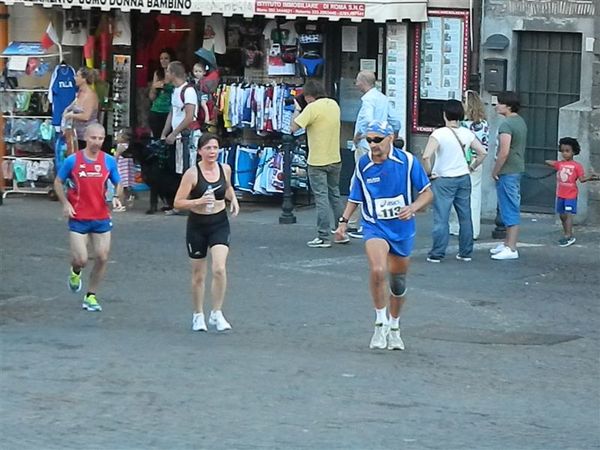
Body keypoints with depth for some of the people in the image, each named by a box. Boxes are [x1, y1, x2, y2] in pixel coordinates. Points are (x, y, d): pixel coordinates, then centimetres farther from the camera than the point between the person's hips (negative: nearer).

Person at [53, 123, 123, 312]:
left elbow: (118, 184, 12)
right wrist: (65, 203, -8)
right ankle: (75, 273, 29)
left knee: (103, 258, -1)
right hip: (78, 219, -2)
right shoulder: (73, 160, -5)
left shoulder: (109, 161, 1)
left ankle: (91, 296, 15)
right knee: (81, 260, -8)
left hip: (101, 218, 2)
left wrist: (117, 197, -10)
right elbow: (58, 182, 6)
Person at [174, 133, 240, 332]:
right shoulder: (192, 173, -13)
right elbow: (178, 203, -12)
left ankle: (216, 313, -4)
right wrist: (199, 201, -26)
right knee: (198, 274, 9)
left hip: (220, 223, 2)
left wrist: (233, 199, 4)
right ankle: (198, 315, 26)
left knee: (219, 269, -16)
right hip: (197, 225, -2)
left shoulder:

# What the task requires
Drop every image, please, and write out the data above exactly as shown.

# Answer area
Body keypoints with depth for some of the people in the image, each named by a box. Boxes are [x1, y1, x2, y2] in pixel coordinates. Points are (x, y, d): pixel coordinates, then centimetres farther from the camera than the point between the person's hips (negative: nearer).

Person at [53, 123, 123, 312]:
left elbow: (118, 184, 12)
right wrist: (65, 203, -8)
right ankle: (75, 273, 29)
left knee: (103, 258, -1)
right hip: (78, 219, -2)
right shoulder: (73, 160, -5)
left shoulder: (109, 161, 1)
left ankle: (91, 296, 15)
right knee: (81, 260, -8)
left hip: (101, 218, 2)
left wrist: (117, 197, -10)
right elbow: (58, 182, 6)
Person at [174, 133, 240, 332]:
right shoulder: (192, 173, -13)
right elbow: (178, 203, -12)
left ankle: (216, 313, -4)
right wrist: (199, 201, -26)
right knee: (198, 274, 9)
left hip: (220, 223, 2)
left wrist: (233, 199, 4)
right ankle: (198, 315, 26)
left knee: (219, 269, -16)
right hip: (197, 225, -2)
left shoulder:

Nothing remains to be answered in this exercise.